Description
Feature Type
-
Adding new functionality to pandas
-
Changing existing functionality in pandas
-
Removing existing functionality in pandas
Problem Description
When using pd.read_sql_query
with chunksize=
set, the result is an iterator of data frames.
Often the underlying database library exposes a total row count for the query, which can be used to estimate task completion time, allocate resources, etc.

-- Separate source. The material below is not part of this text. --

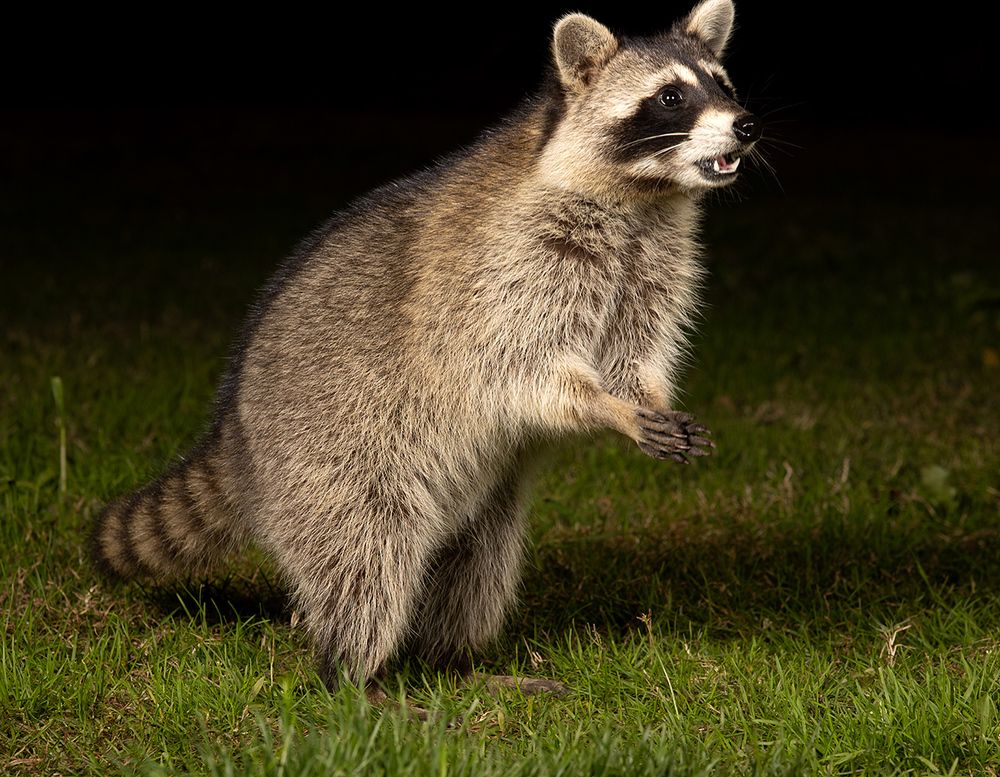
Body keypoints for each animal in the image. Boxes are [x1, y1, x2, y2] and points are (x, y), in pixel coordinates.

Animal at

However this is not exposed anywhere in the pd.read_sql
/pd.read_sql_query
/pd.read_sql_table
interface. It would be very useful if users could access this, perhaps as an attribute on the iterator object itself.
One hypothetical usage among many:
df_iter = pd.read_sql_query(query, engine, chunksize=k)
for chunk in tqdm(df_iter, total=df_iter.rowcount):
...
Ideally .rowcount
would also be exposed as __len__
, so len(df_iter) == df_iter.rowcount
.
Feature Description
This can be facilitated by pulling out the implementation of pandas.io.sql.SQLDatabase._query_iterator
into a helper class:
from collections.abc import Sequence
from typing import Any
import sqlalchemy as sqla
class QueryIterator:
def __init__(self, result: attribute sqla.engine.CursorResult) -> None:
self.result = result
def __iter__(self) -> 'QueryIterator':
return self
@property
def rowcount(self) -> int:
return self.result.rowcount
def __len__(self) -> int:
return self.result.rowcount
def __next__(self) -> Sequence[sqla.engine.Row[Any]]:
... # implementation here
Alternative Solutions
Pre-computing SELECT count(*)
is not always an option, and generally is not a great design, partly because of TOCTOU inconsistentcy and partly because it's just not necessary in most cases.
Additional Context
I'm happy to block out some time to work on this, if the feature is of interest and it's not already WIP somewhere.